══ Record extracts

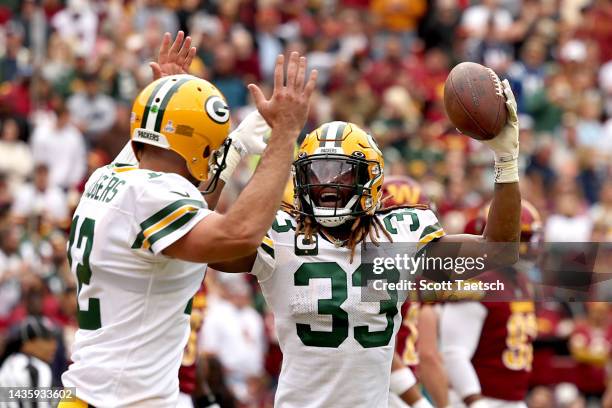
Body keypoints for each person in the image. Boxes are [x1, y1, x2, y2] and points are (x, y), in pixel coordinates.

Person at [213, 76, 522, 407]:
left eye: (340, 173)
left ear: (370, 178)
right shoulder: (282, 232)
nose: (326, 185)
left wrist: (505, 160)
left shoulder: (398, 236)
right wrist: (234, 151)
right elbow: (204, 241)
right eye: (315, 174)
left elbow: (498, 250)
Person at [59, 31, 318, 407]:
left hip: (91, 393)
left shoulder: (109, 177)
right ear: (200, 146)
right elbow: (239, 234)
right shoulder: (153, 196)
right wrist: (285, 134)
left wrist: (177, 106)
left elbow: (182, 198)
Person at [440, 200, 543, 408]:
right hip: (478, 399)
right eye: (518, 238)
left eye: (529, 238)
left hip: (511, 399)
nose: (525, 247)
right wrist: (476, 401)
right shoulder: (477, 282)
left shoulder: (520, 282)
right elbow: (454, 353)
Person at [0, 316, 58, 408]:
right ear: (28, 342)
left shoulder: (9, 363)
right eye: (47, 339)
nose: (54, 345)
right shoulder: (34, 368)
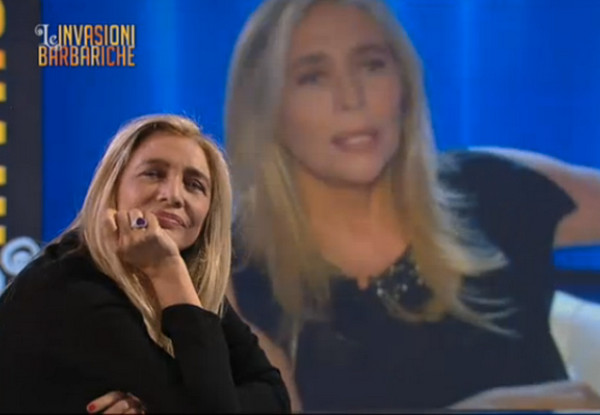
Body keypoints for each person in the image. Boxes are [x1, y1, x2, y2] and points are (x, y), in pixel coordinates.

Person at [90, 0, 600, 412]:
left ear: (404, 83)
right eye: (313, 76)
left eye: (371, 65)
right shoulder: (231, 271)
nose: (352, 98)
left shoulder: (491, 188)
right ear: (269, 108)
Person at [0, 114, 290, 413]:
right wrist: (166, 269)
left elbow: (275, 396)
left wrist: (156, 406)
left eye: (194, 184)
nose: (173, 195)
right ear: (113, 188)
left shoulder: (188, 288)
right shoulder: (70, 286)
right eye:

════
══ Record extracts

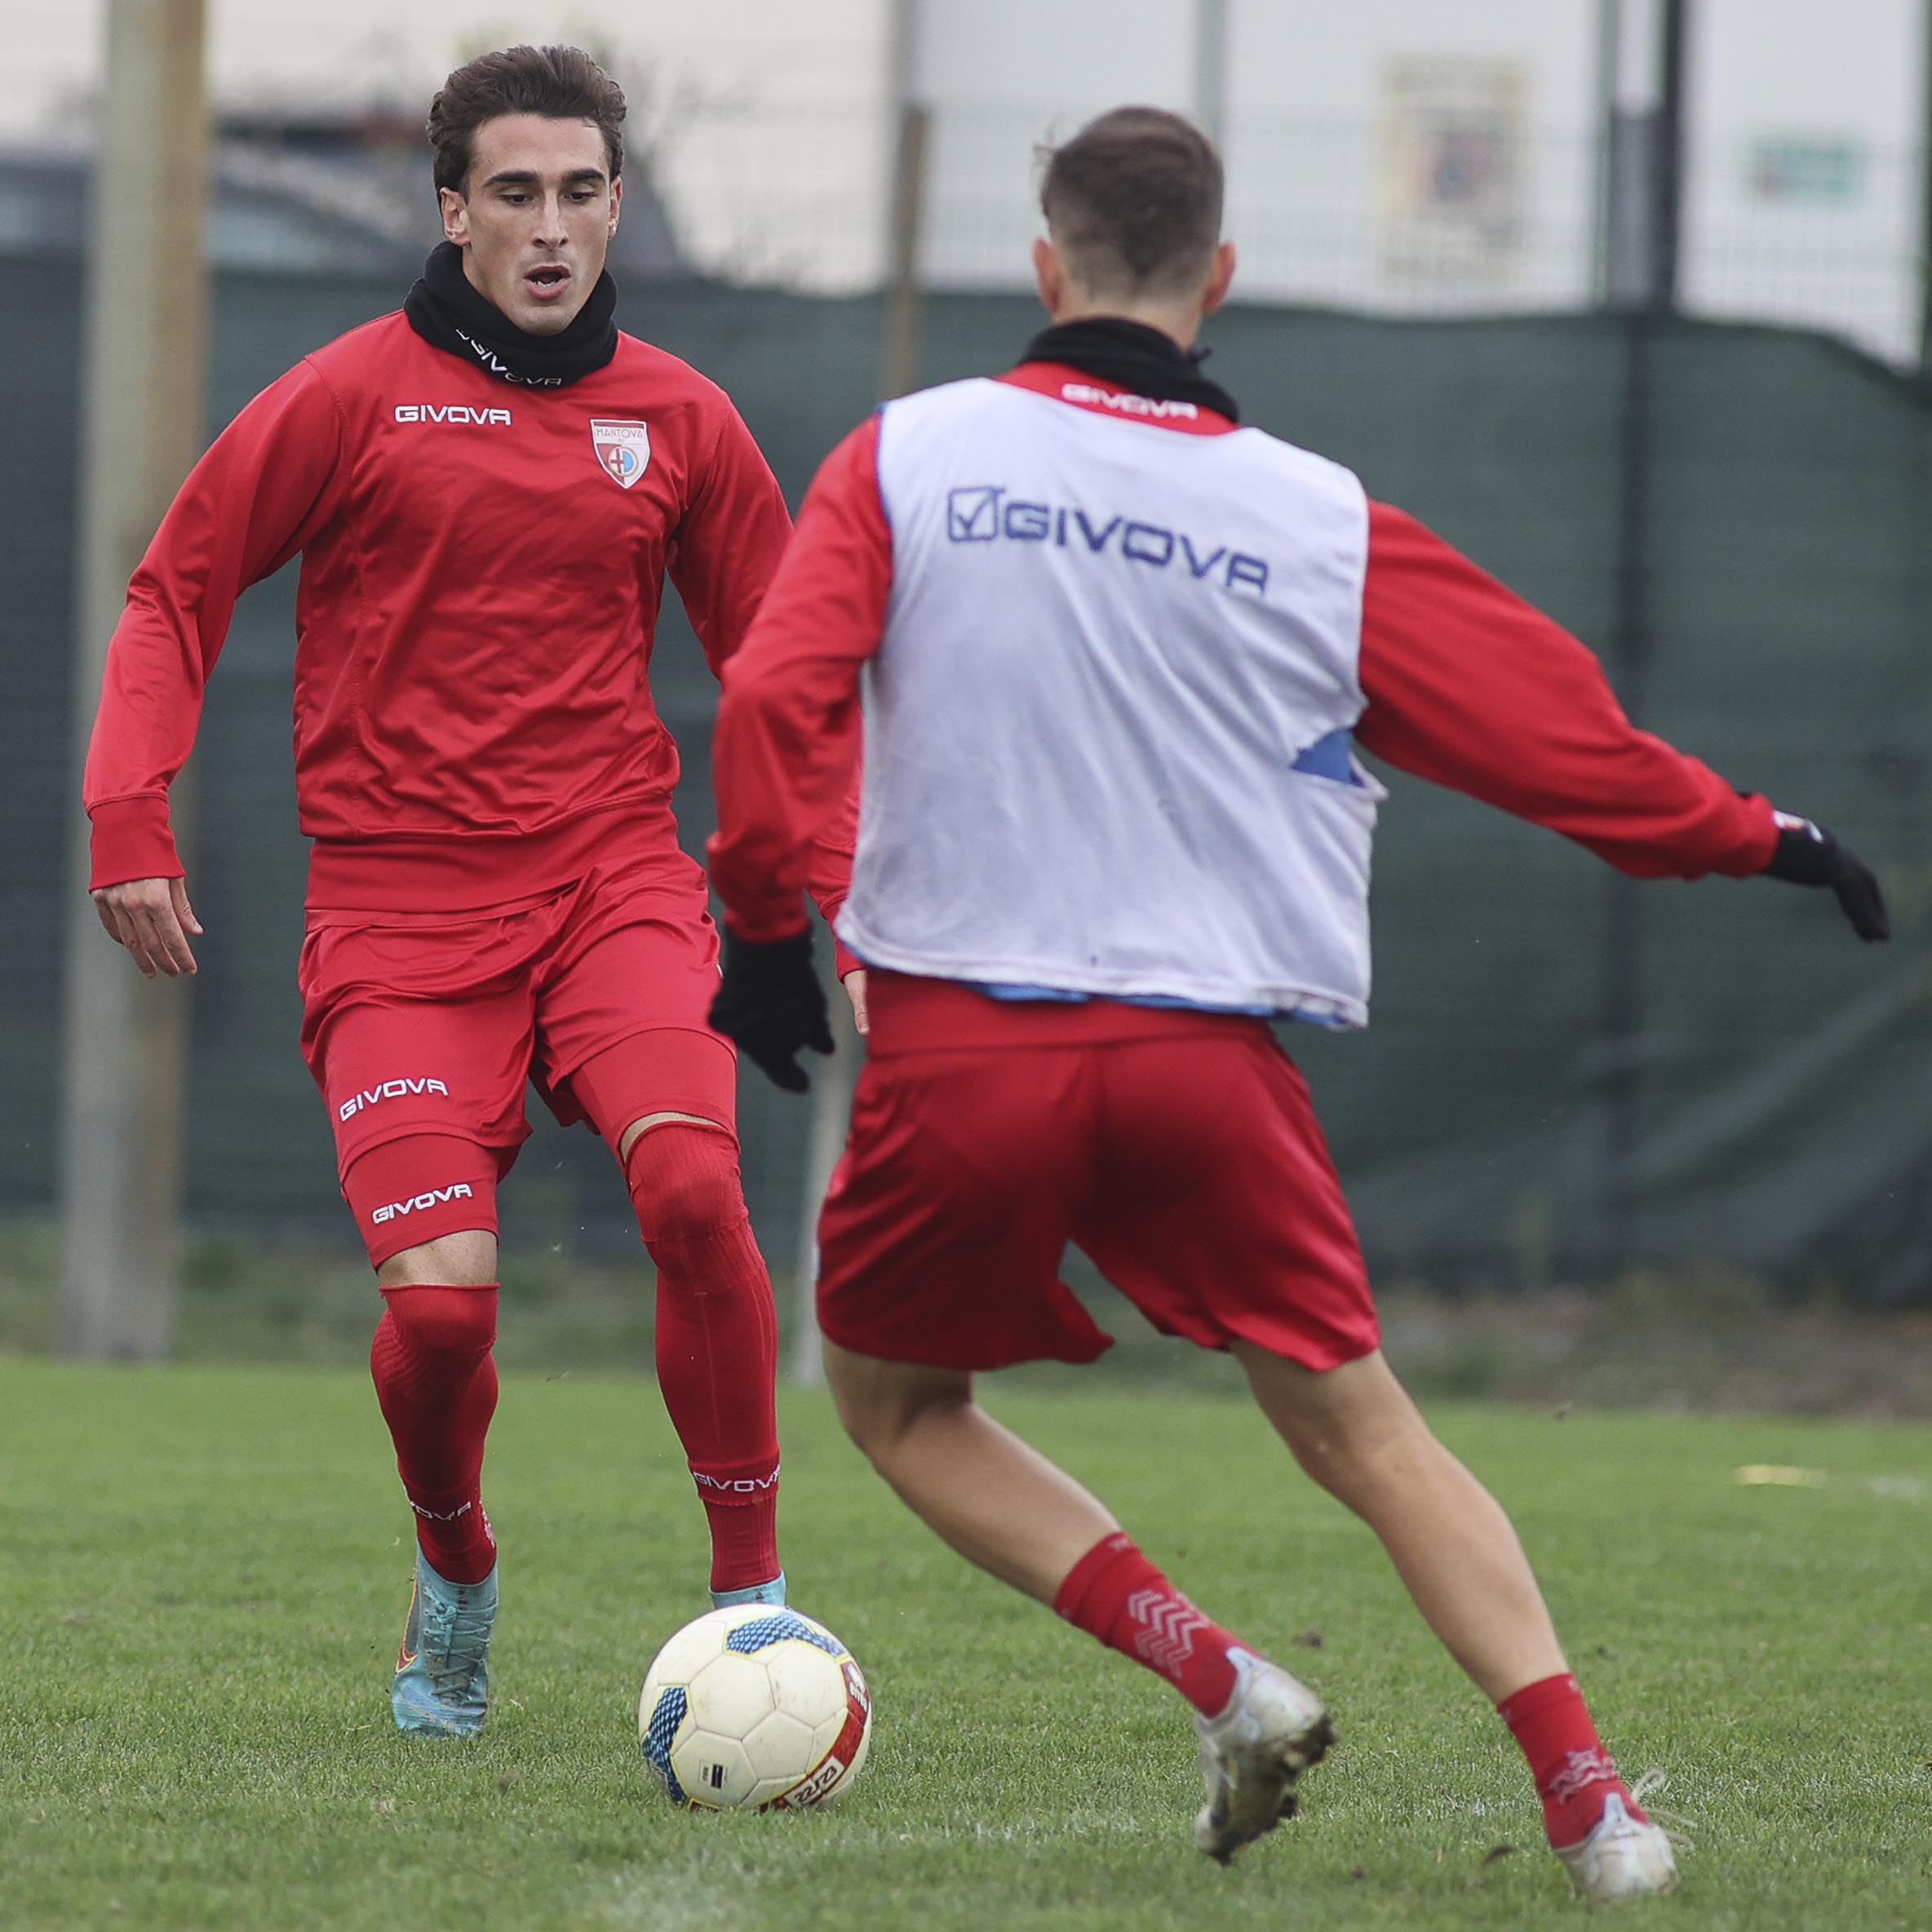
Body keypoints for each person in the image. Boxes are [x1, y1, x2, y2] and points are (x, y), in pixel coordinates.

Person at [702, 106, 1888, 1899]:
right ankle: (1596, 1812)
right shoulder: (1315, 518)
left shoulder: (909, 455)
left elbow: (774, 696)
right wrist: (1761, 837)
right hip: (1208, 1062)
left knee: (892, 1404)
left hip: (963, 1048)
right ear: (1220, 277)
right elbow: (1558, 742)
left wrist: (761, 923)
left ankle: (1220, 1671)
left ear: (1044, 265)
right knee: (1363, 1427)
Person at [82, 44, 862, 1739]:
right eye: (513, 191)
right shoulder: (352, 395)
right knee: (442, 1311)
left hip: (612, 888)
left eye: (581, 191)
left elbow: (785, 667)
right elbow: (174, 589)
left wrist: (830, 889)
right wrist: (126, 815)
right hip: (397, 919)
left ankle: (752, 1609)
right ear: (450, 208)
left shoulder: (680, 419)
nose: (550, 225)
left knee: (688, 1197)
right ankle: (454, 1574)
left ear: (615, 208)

════

Problem to work on: From the records above, extract exactly and only the lines that begin at the line with "left eye: (340, 173)" and stop after the line with "left elbow: (182, 198)".

Response to this exercise:
left eye: (340, 173)
left ear: (370, 178)
right shoulder: (282, 232)
nose: (326, 185)
left wrist: (505, 160)
left shoulder: (398, 236)
right wrist: (234, 151)
right elbow: (204, 241)
right eye: (315, 174)
left elbow: (498, 250)
Person at [59, 31, 318, 407]:
left hip: (91, 393)
left shoulder: (109, 177)
right ear: (200, 146)
right elbow: (239, 234)
right shoulder: (153, 196)
right wrist: (285, 134)
left wrist: (177, 106)
left elbow: (182, 198)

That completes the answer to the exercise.